What you need to do: From the data underneath, reproduce exactly the stretch that begins at the line with "But if you've" and ends after the line with "you before they let you leave. The only real".
** Records for this task follows **
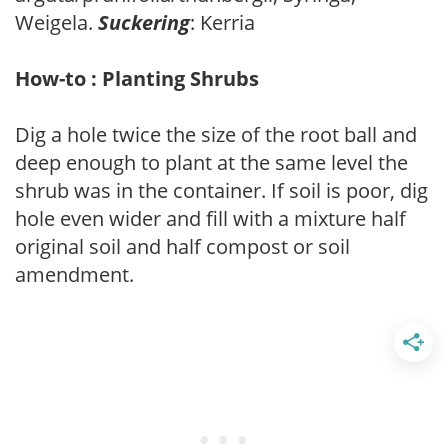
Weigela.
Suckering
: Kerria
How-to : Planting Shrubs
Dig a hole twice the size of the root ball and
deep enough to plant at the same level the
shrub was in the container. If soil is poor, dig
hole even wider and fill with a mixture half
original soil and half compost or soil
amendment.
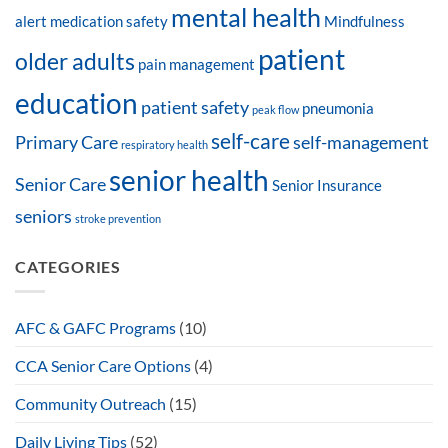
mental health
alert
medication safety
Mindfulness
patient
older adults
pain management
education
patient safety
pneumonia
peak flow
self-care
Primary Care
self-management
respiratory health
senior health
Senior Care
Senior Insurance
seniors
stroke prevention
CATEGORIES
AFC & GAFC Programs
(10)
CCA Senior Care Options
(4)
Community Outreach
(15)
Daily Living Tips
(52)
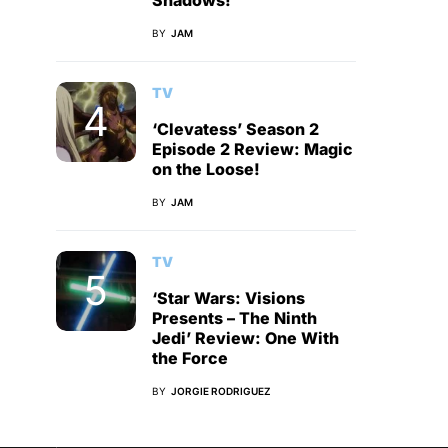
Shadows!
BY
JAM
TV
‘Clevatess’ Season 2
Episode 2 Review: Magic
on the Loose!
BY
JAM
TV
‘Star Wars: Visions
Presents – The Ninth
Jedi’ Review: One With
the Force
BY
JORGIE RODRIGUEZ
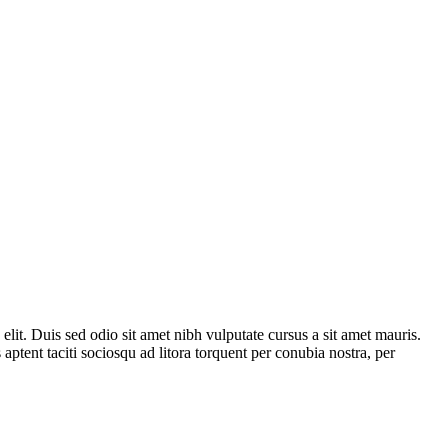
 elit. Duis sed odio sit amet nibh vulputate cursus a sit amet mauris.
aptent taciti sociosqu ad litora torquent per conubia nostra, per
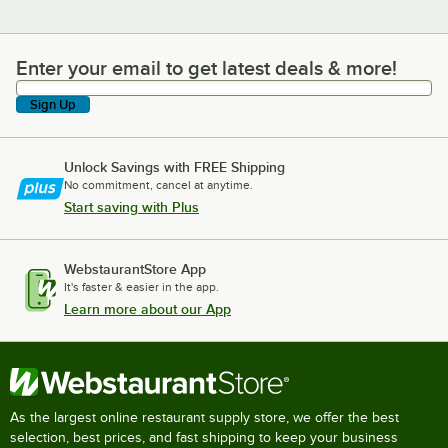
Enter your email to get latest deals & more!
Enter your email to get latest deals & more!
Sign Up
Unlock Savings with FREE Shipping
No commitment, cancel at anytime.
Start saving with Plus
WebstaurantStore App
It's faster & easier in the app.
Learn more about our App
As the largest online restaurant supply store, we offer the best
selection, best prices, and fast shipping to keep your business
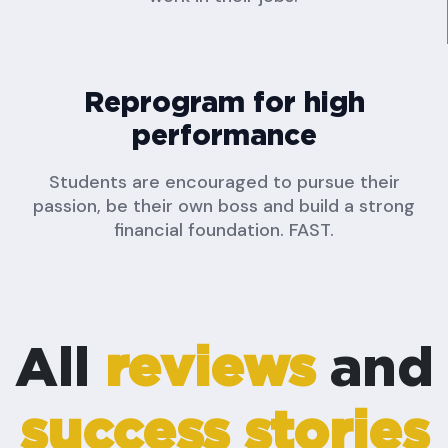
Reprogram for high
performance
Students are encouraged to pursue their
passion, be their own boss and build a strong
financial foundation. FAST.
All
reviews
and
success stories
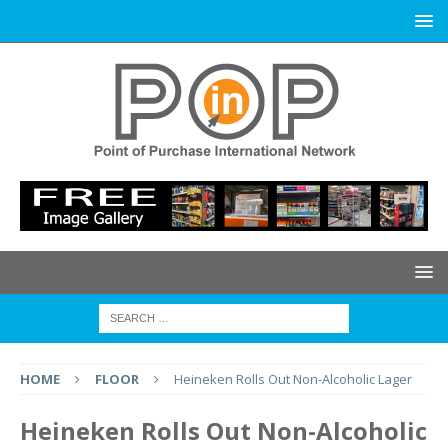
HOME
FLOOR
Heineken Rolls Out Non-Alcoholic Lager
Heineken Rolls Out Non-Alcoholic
** End of Records for this task **
** Records for this task follows **
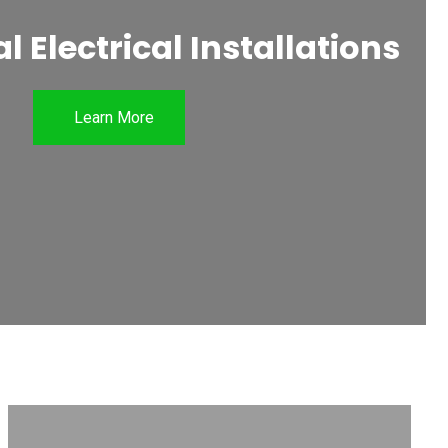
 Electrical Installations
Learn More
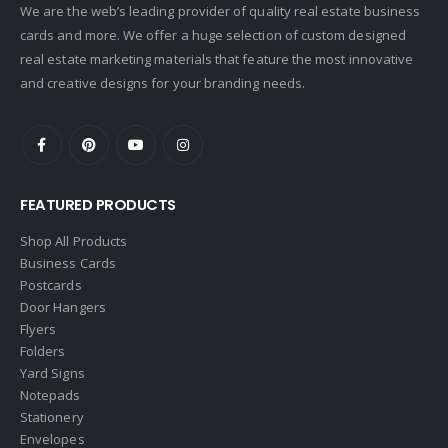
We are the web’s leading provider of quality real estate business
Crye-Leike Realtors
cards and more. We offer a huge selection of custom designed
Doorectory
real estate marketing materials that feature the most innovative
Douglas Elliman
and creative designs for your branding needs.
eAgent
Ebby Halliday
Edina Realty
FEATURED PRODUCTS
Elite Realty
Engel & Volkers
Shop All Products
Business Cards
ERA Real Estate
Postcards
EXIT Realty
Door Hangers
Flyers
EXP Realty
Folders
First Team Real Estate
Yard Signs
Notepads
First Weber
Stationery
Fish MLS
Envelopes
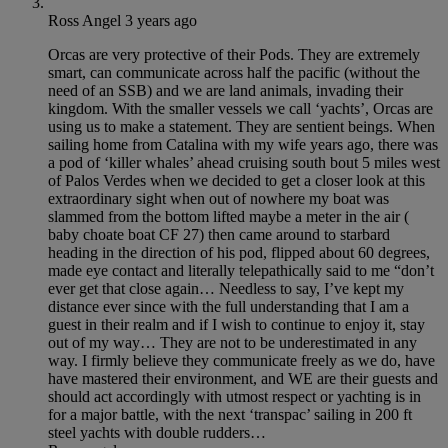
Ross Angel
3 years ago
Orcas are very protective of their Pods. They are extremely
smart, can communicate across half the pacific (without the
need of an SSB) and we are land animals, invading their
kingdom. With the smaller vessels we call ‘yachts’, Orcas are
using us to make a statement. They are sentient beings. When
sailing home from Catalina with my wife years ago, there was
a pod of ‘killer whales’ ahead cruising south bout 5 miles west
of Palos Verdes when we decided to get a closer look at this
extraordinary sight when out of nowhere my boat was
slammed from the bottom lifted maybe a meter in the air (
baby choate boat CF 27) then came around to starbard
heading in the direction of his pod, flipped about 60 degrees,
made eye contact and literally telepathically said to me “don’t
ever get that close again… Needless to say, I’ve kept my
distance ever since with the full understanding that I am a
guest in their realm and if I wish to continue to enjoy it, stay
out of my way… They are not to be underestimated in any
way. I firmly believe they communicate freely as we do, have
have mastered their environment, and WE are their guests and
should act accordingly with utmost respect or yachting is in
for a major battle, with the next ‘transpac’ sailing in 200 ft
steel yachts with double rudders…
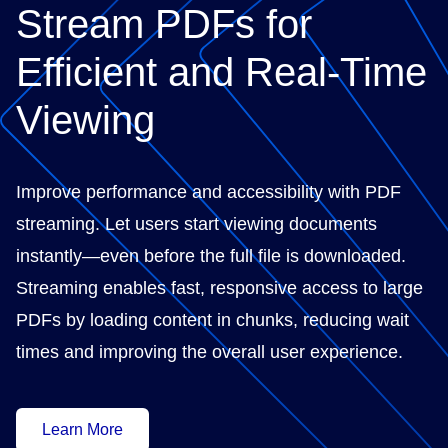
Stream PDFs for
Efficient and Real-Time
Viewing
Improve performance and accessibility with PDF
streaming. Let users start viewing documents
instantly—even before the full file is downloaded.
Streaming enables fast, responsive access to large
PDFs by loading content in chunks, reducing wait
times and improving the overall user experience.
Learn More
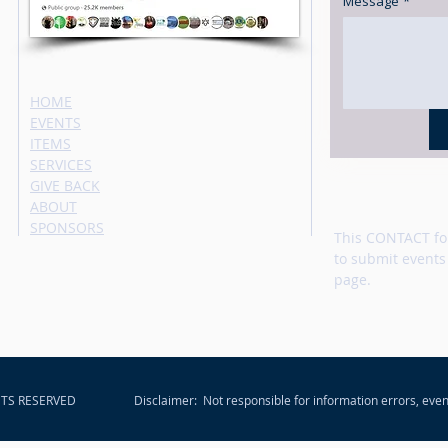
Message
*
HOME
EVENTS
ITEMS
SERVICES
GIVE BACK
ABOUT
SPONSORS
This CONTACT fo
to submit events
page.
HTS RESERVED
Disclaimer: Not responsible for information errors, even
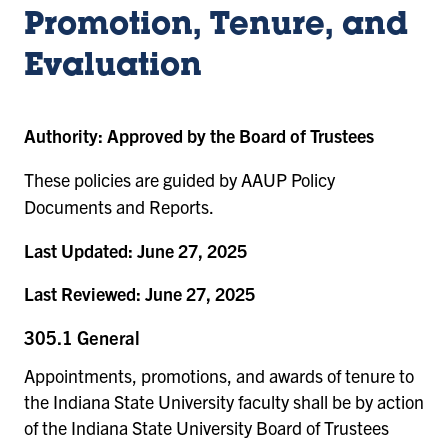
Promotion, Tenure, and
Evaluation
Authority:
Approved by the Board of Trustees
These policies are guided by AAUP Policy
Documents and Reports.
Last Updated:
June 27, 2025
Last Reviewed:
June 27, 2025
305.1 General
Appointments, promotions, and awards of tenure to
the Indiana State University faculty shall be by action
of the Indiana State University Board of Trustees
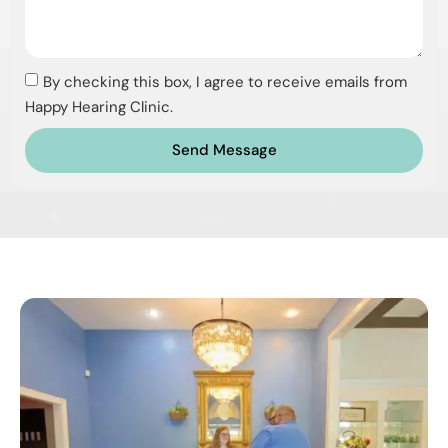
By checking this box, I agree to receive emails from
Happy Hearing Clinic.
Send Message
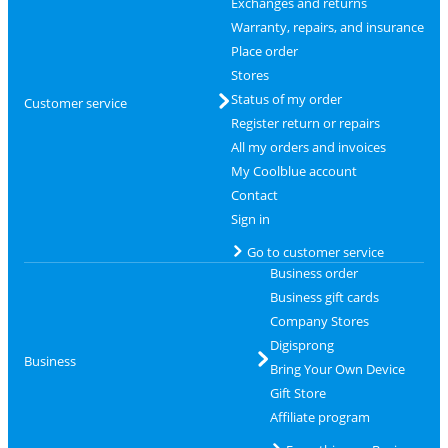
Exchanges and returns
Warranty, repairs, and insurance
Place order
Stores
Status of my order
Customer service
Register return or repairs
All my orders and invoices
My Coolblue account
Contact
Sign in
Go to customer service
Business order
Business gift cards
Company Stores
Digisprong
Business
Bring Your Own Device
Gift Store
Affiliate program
** End of Records for this task **
** Records for this task follows **
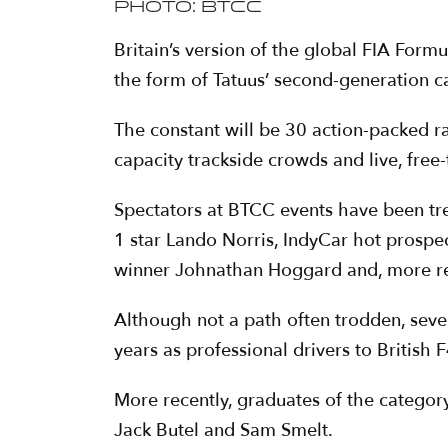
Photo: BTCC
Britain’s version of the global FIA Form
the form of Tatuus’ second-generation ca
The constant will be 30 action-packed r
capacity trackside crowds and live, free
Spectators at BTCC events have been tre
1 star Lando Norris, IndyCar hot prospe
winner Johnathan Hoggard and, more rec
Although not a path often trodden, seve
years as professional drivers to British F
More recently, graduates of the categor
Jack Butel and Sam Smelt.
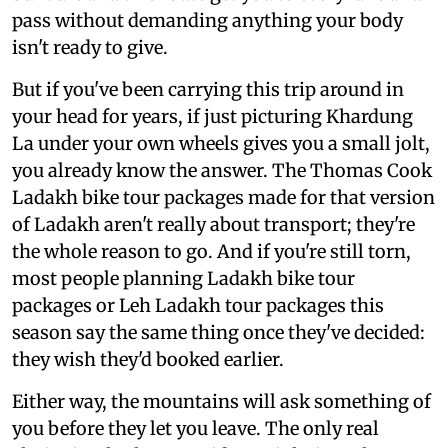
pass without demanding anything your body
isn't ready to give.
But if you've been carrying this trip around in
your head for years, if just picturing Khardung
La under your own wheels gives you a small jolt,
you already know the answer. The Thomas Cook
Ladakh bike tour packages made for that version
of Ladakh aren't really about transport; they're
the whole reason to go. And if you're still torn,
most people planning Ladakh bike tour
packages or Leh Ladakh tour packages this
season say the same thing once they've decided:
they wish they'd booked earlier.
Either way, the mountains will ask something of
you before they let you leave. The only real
** End of Records for this task **
Solution to this exercise:
But if you've been carrying this trip around in
your head for years, if just picturing Khardung
La under your own wheels gives you a small jolt,
you already know the answer. The Thomas Cook
Ladakh bike tour packages made for that version
of Ladakh aren't really about transport; they're
the whole reason to go. And if you're still torn,
most people planning Ladakh bike tour
packages or Leh Ladakh tour packages this
season say the same thing once they've decided:
they wish they'd booked earlier.
Either way, the mountains will ask something of
you before they let you leave. The only real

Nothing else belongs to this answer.